O pensamento foi relativamente simples: “Ao olharmos para para os neurónios, que são as primeiras células afetadas, vamos perceber vários fatores importantes que nos permitem ver onde é que temos de tratar”. Foi com esta ideia que, há cerca de seis anos, o laboratório de Cláudia Almeida começou este projeto. Contudo, a investigadora confessa que as conclusões a que agora chegaram nem eram vistas como uma possibilidade do trabalho que se propuseram fazer.
“A minha hipótese não era esta”, admite, referindo que, dos vários projetos de investigação que já liderou ao longo da última década, “este foi o primeiro em que conseguiu encontrar uma ligação mais direta” à vertente clínica de aplicabilidade de um possível tratamento para a doença que afeta cerca de 50 milhões de pessoas em todo o mundo. “Foi um bocadinho de sorte. Não estávamos à espera”, continua a investigadora.
A grande vantagem foi precisamente o modelo utilizado. O mais comum é fazer estas abordagens diretamente em ratinhos. Contudo, o laboratório de Cláudia Almeida decidiu recorrer a modelos celulares de neurónios de ratinho, o que dava uma “maior resolução e sensibilidade” para observar os pontos de interesse mais perto e de forma mais simples. “Permitiu-nos perceber que, se calhar, os cientistas não estavam a olhar para o sítio certo”, admite a investigadora. “O cérebro é tão denso e confuso… Quando vamos a um concerto num estádio, é mais difícil encontrar alguém que conhecemos na plateia, ao contrário de quando vamos ao café da esquina, onde só lá estão cinco pessoas. A probabilidade de ver alguma coisa aumenta quando a complexidade diminui”, compara.

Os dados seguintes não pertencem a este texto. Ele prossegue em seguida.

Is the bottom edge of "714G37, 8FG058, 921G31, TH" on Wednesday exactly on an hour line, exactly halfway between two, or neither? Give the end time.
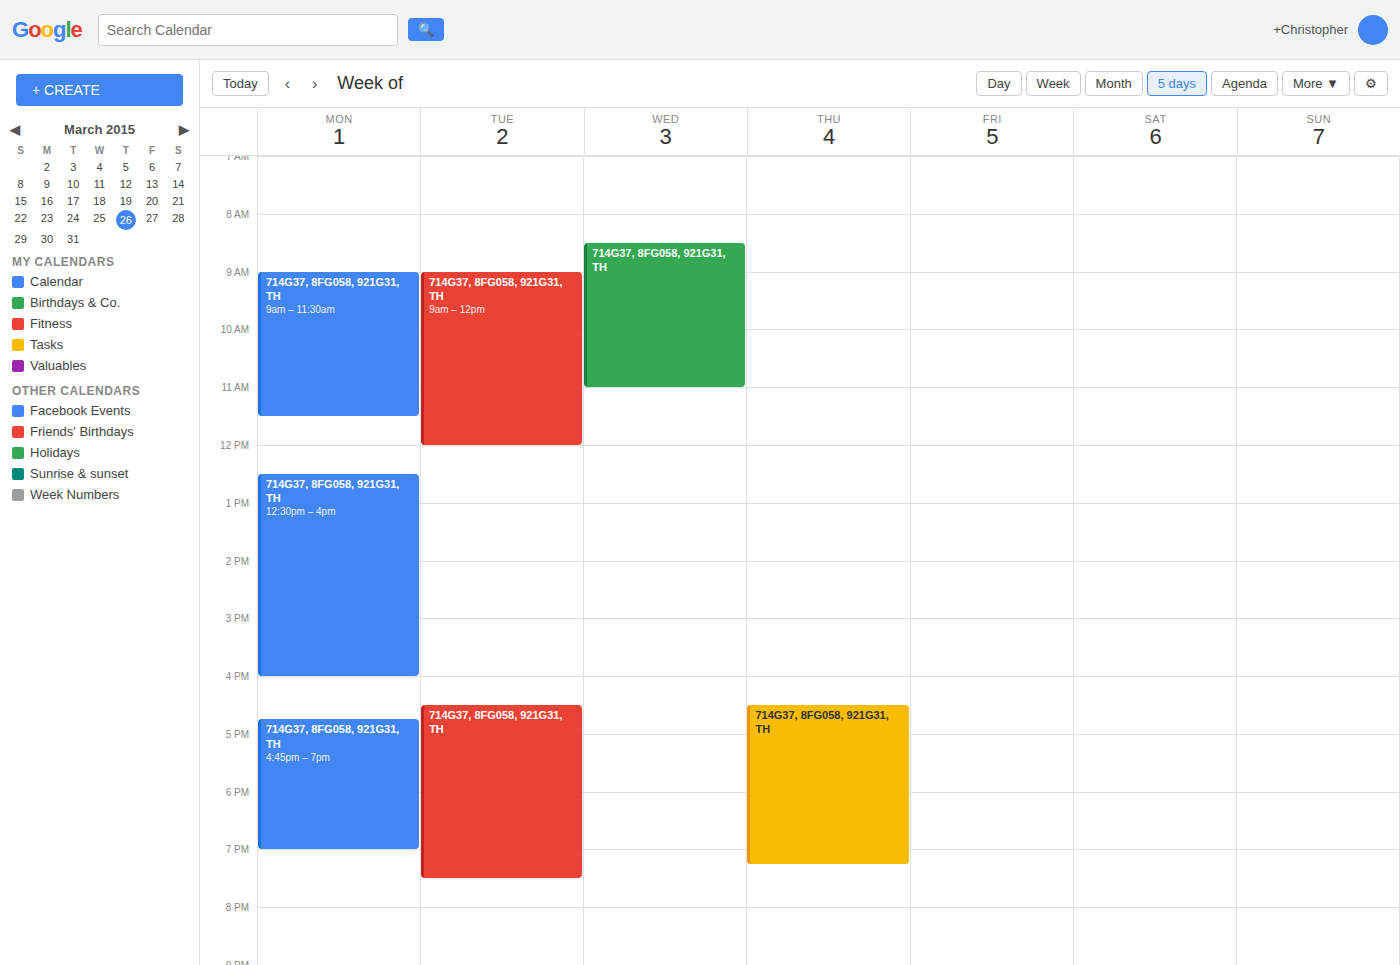
11:00 AM -- exactly on the 11 AM line.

O primeiro momento “Eureka” apareceu quando decidiram tentar localizar a BIN1 nas sinapses, os pontos de ligação entre os neurónios que permitem a circulação de informação e têm um papel “essencial” na formação da memória. Com recurso a dois marcadores imunofluorescentes — um anti-corpo para a BIN1 e outro para uma proteína que está presente em todas as sinapses —, uma vermelha e outra verde, descobriram que o “amarelinho” resultante da sobreposição das duas moléculas se encontrava predominantemente no corpo celular do neurónio, ou “soma”. Foi aí que entrou “o amigo Google”, que indicou que as sinapses predominantes no soma eram as inibitórias e, aí, desencadeou o próximo passo da investigação: a confirmação.
Compraram um novo anti-corpo para uma proteína que estivesse exclusivamente neste tipo de sinapses e, ao realizar a experiência novamente, verificaram que a vaga de “amarelinho” era mais conclusiva. “Mesmo assim, não queríamos acreditar”, conta Cláudia Almeida, que diz que ainda foram realizar métodos de análise quantitativa de imagem — “contámos muitas células” —, para ter a certeza de que aquilo que haviam verificado era “mesmo verdade”. A equipa concluiu que sim, tendo confirmado ainda através da informação existente na literatura, cujas únicas referências eram “quase notas de rodapé”. Mas foi assim que perceberam realmente que tinham encontrado uma possível ligação.
Estabelecida a relação entre a ausência de expressão da proteína BIN1 e a diminuição de sinapses inibitórias — e o consequente aumento de atividade neuronal — foi preciso entender que outros efeitos poderia ter esta proteína nos neurónios. Com recurso a técnicas laboratoriais “state of the art”, descobriram que, quando as sinapses inibitórias estavam subrepresentadas por ação direta da falta de BIN1, a atividade das sinapses excitatórias — o outro tipo de sinapse — aumentava. “Pareciam quase estrelas cadentes, se bem que não se mexem, mas era como fogo de artifício no pratinho de cultura”, relata Cláudia Almeida. Os movimentos dos neurónios durante esta parte da investigação deram lugar à reação: “Isto é espetacular!”
A introdução do medicamento veio numa fase posterior. O Levetiracetam estimula a atividade dos neurónios, reduzindo a libertação de neurotransmissores e assumindo o papel de neuromodulador. Desta forma, consegue impedir a repetição de ataques epiléticos e reduzir convulsões. É um “xarope” que se dá também a crianças e existe em comprimido. A investigadora explica ao Observador que o efeito é imediato na primeira dose ingerida, mas que deve ser tomado com alguma regularidade para assegurar o efeito do fármaco.
Quando o experimentaram nos modelos celulares de que dispunham, viram o “efeito instantâneo”. “Vimos imediatamente a atividade do neurónio a regularizar”, continua Cláudia Almeida.